The Supreme Court on Friday ruled that bandhs and hartals are a “legitimate means of dissent”, and an organisation which is not directly related to a political party but supports such activities cannot be deprived of “its legitimate right of receiving foreign contribution”.
The court was hearing an appeal by Indian Social Action Forum (INSAF), a “registered society involved in resisting globalisation, combating communalism and defending democracy”, against the Delhi High Court judgment which dismissed its petition challenging Sections 5 (1) and 5 (4) of the Foreign Contribution (Regulation) Act, 2010 and Rules 3 (i), 3 (v) and 3 (vi) of the Foreign Contribution (Regulation) Rules, as violative of Articles 14, 19 and 21 of the Constitution.
A bench of Justices L Nageswara Rao and Deepak Gupta read down Rule 3 (vi) of the Foreign Contribution (Regulation) Rules, 2011, and said that “any organisation which supports the cause of a group of citizens agitating for their rights without a political goal or objective cannot be penalised by being declared as an organisation of a political nature”.
However, the top court rejected the contention that the provisions were unconstitutional. It said, “To save this provision from being declared as unconstitutional, we hold that it is only those organisations which have connection with active politics or take part in party politics, that are covered by Rule 3 (vi). To make it clear, such of those organisations which are not involved in active politics or party politics do not fall within the purview of Rule 3 (vi).”

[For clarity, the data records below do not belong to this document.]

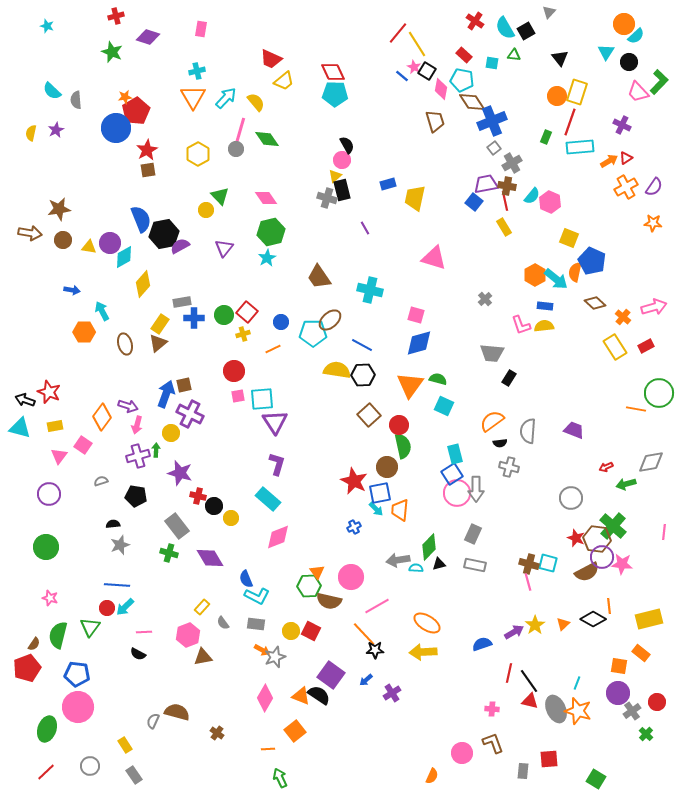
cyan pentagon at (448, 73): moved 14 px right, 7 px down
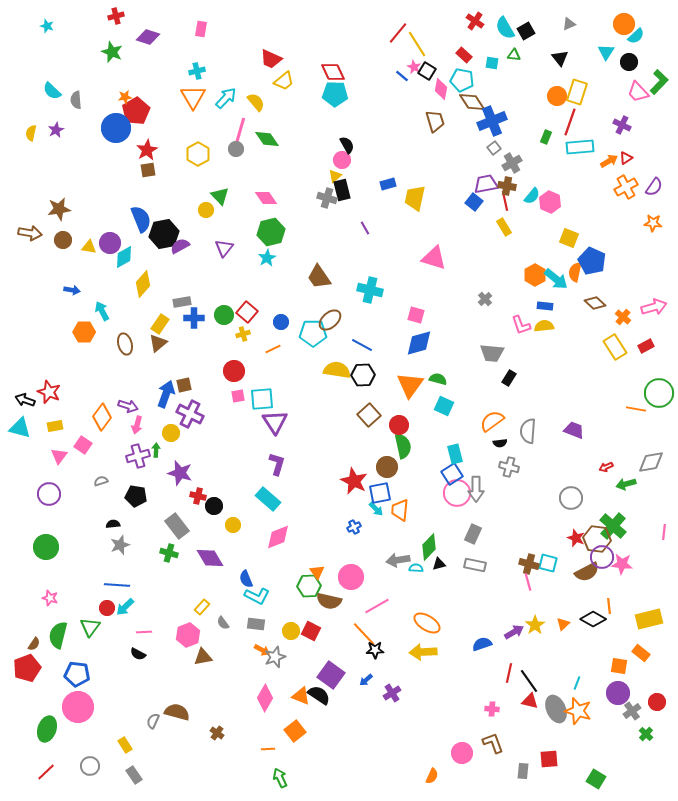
gray triangle at (549, 12): moved 20 px right, 12 px down; rotated 24 degrees clockwise
yellow circle at (231, 518): moved 2 px right, 7 px down
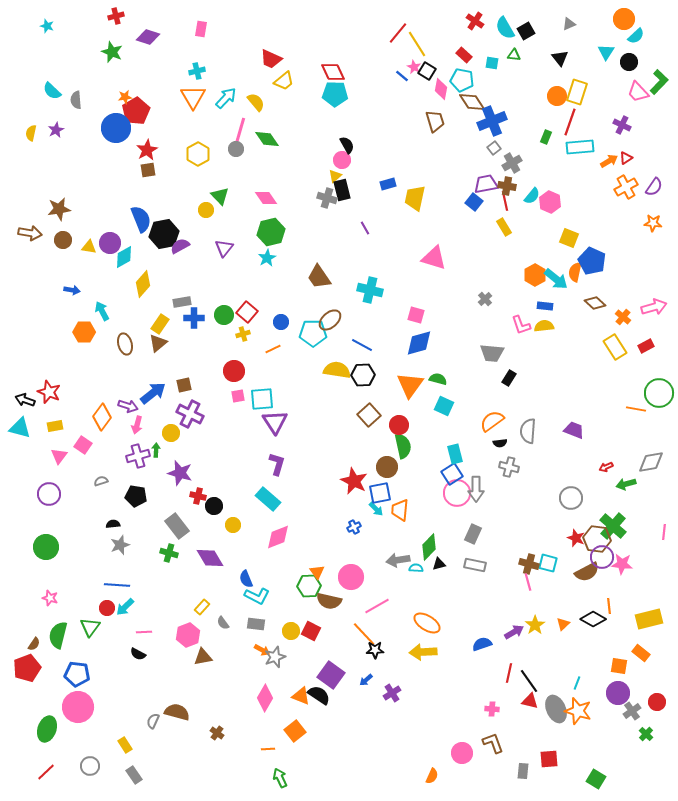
orange circle at (624, 24): moved 5 px up
blue arrow at (166, 394): moved 13 px left, 1 px up; rotated 32 degrees clockwise
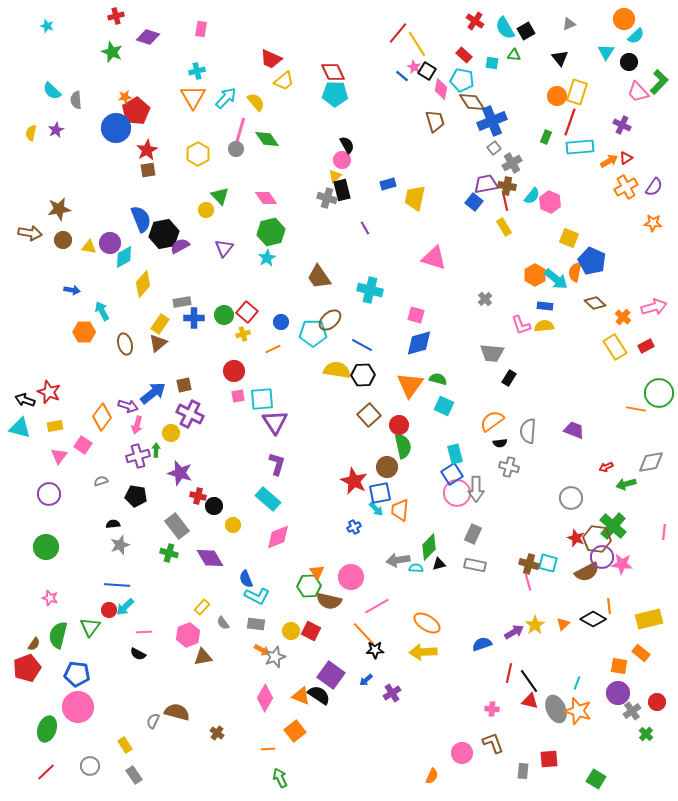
red circle at (107, 608): moved 2 px right, 2 px down
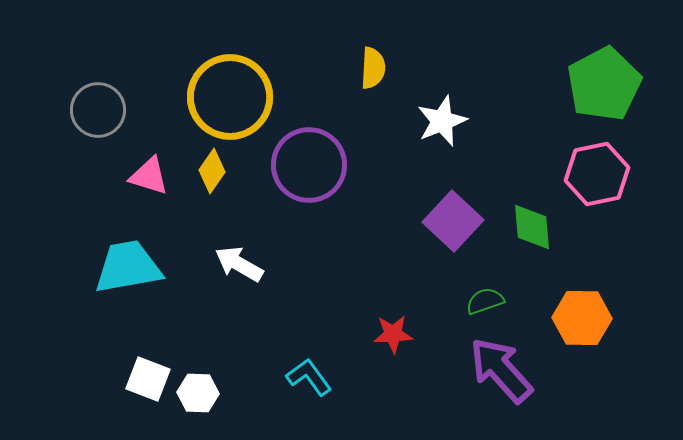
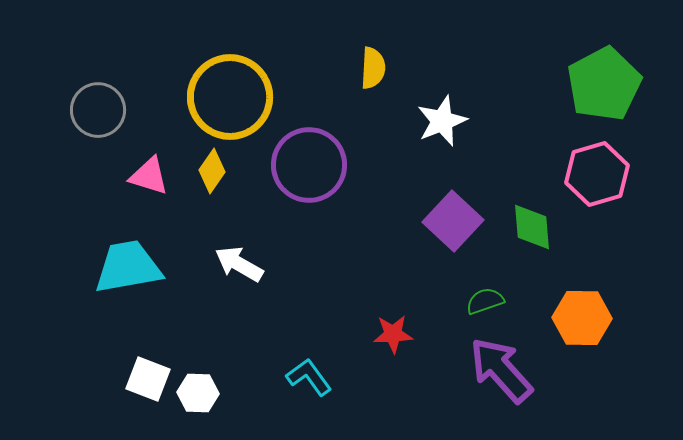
pink hexagon: rotated 4 degrees counterclockwise
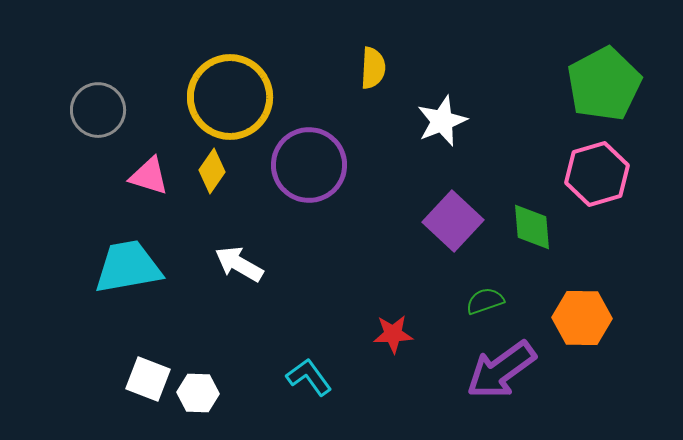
purple arrow: rotated 84 degrees counterclockwise
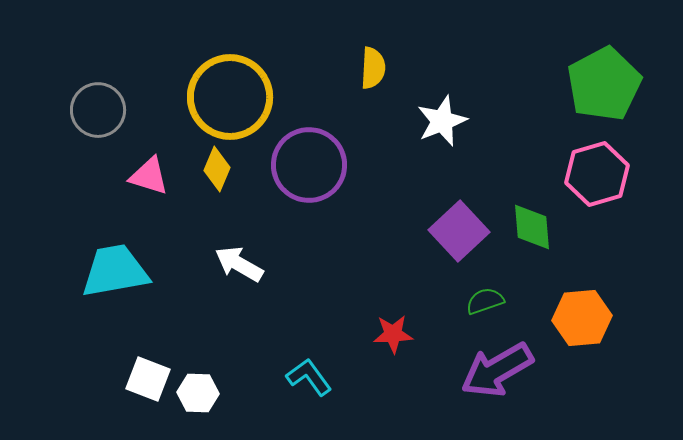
yellow diamond: moved 5 px right, 2 px up; rotated 12 degrees counterclockwise
purple square: moved 6 px right, 10 px down; rotated 4 degrees clockwise
cyan trapezoid: moved 13 px left, 4 px down
orange hexagon: rotated 6 degrees counterclockwise
purple arrow: moved 4 px left; rotated 6 degrees clockwise
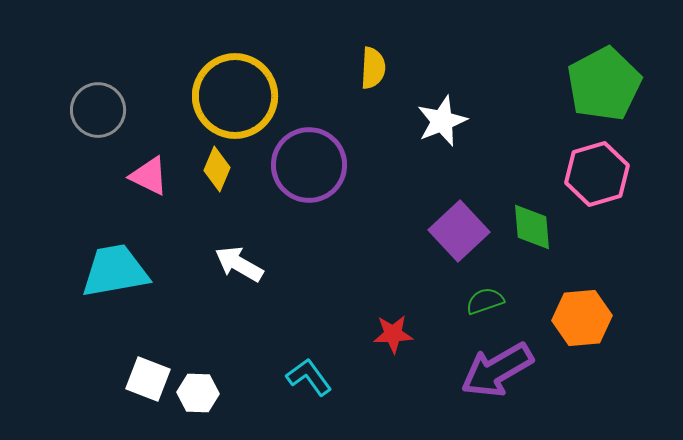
yellow circle: moved 5 px right, 1 px up
pink triangle: rotated 9 degrees clockwise
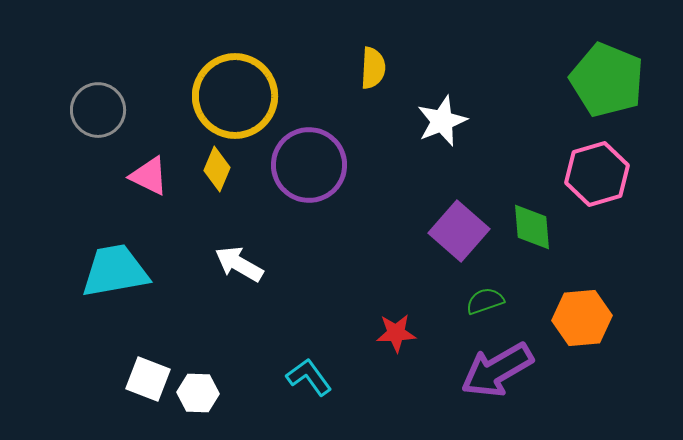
green pentagon: moved 3 px right, 4 px up; rotated 22 degrees counterclockwise
purple square: rotated 6 degrees counterclockwise
red star: moved 3 px right, 1 px up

The court also read down Rule 3 (v) and said, “A balance has to be drawn between the object that is sought to be achieved by the legislation and the rights of the voluntary organisations to have access to foreign funds. The purpose for which the statute prevents organisations of a political nature from receiving foreign funds is to ensure that the administration is not influenced by foreign funds… On the other hand, such of those voluntary organisations which have absolutely no connection with either party politics or active politics cannot be denied access to foreign contributions. Therefore, such of those organisations which are working for the social and economic welfare of the society cannot be brought within the purview of the Act or the Rules by enlarging the scope of the term ‘political interests’. We are of the opinion that the expression ‘political interests’ in Rule 3 (v) has to be construed to be in connection with active politics or party politics.”
The bench clarified that “organisations used for channelling foreign funds by political parties cannot escape the rigour of the Act provided there is concrete material” and added that in such event, “the Central Government shall follow the procedure prescribed in the Act and Rules strictly before depriving such organisation the right to receive foreign contributions”.
The court agreed that the words “political interests” in the Act and Rules “are vague and are susceptible to misuse”.
However, it added that possible abuse of power is not a ground to declare a provision unconstitutional.